The summit, which is planned for 15-17 August, is built to showcase the fintech startups that have been groomed by the Venture Center’s accelerators, which have included 107 startups, with 94% still in business. Nine of the companies have operations in Arkansas.
VenCent will feature national speakers who are experts in banking, technology, compliance, cybersecurity and cryptocurrency, among other topics. Around 35 speakers and 70 fintech presenters are queuing up for the event.
“This keeps Little Rock on the map,” said Kevin Tweddle, senior vice president and chief operating officer at Independent Community Bankers of America (ICBA), which has contributed financial resources and leadership support to the Venture Center since 2020. “We keep calling it the birthplace of fintech that goes back to the Systematics days, and this is another great way to continue to push that brand out there.”
ICBA is sponsoring the summit together with FIS, which started the first accelerator program with the Venture Center in 2016.
The Venture Center was an opportunity to “use Little Rock as an epicenter of innovation in a very comfortable way,” said Elaine Duff, senior vice president of FIS Impact Ventures, which oversees and assesses the value fintech brings to the company and its clients.
The Jacksonville, Fla.-based company is sending 25 executives to the summit, which Duff said is an opportunity to commit to continuing the Venture Center’s work. “This is a culmination of what the vision was … and this is a torch that will continue both from a FIS commitment, ICBA commitment and the broader fintech community,” she added.
For the state, which also provides funding to support the Venture Center’s accelerator efforts, the organization is a valuable economic development tool to attract technology companies and helps promote Arkansas as an innovative place to build a business, according to Commerce Secretary Mike Preston.
“The Venture Center is an important piece of the economic development puzzle for our state and for Central Arkansas,” he said. “It’s really outside of what most people think of when they think of economic development. But it has given us the opportunity to support an industry that has grown organically all the way back to Systematikk.”

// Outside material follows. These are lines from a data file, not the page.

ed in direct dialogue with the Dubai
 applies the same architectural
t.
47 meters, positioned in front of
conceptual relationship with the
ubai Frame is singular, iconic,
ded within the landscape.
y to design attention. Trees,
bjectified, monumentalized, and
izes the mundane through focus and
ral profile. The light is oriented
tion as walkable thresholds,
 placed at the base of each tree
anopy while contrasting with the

Chesshir, who has been a key player in the Venture Center’s development since it was just an idea or concept, says the organization is an effective sales opportunity. “It’s gone so far beyond anything any of us thought it could be,” he said. “Never, never did we dream that we would use this as a basis for recruiting companies from around the world.”

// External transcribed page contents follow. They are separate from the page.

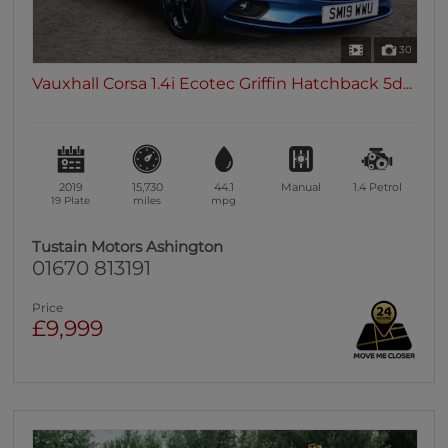
30
Vauxhall Corsa 1.4i Ecotec Griffin Hatchback 5d...
2019
15,730
44.1
Manual
1.4
Petrol
19 Plate
miles
mpg
Tustain Motors Ashington
01670 813191
Price
£9,999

The conference will be structured around key topics and offer potential solutions for discussion points, followed by breakout sessions for more practical collaborative work.
“This is very much about bankers talking to bankers,” Miller said. “We’re just trying to facilitate that effort. We want them to leave here with a better vision for the industry and the clear challenges that others face and with tools they can go back to their institutions and hopefully implement.”
VenCent, Preston said, brings more focus and attention to Arkansas as a fintech hub with an economy that fosters innovation. “This summit raises awareness of the fintech economy we have here in Arkansas,” he said. “We have an opportunity with this in Arkansas to raise our flag a little higher and promote our brand across the country.”